(Page images and extracted text)
- - - - -

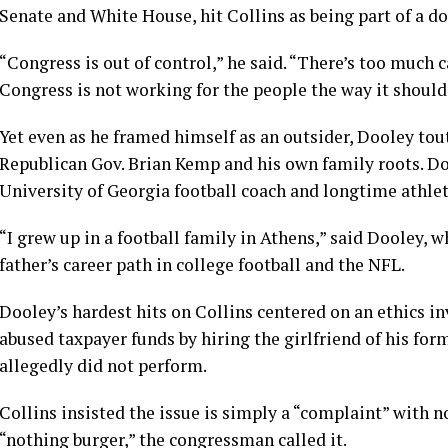
Senate and White House, hit Collins as being part of a 
“Congress is out of control,” he said. “There’s too much 
Congress is not working for the people the way it should
Yet even as he framed himself as an outsider, Dooley t
Republican Gov. Brian Kemp and his own family roots. Doo
University of Georgia football coach and longtime athleti
“I grew up in a football family in Athens,” said Dooley, w
father’s career path in college football and the NFL.
Dooley’s hardest hits on Collins centered on an ethics 
abused taxpayer funds by hiring the girlfriend of his for
allegedly did not perform.
Collins insisted the issue is simply a “complaint” with n
“nothing burger,” the congressman called it.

- - - - -

WORK ORDER: Return the extracted text from all the entries line for line, unchanged, and omit the page images.

THE ANSWER:
Senate and White House, hit Collins as being part of a 
“Congress is out of control,” he said. “There’s too much 
Congress is not working for the people the way it should
Yet even as he framed himself as an outsider, Dooley t
Republican Gov. Brian Kemp and his own family roots. Doo
University of Georgia football coach and longtime athleti
“I grew up in a football family in Athens,” said Dooley, w
father’s career path in college football and the NFL.
Dooley’s hardest hits on Collins centered on an ethics 
abused taxpayer funds by hiring the girlfriend of his for
allegedly did not perform.
Collins insisted the issue is simply a “complaint” with n
“nothing burger,” the congressman called it.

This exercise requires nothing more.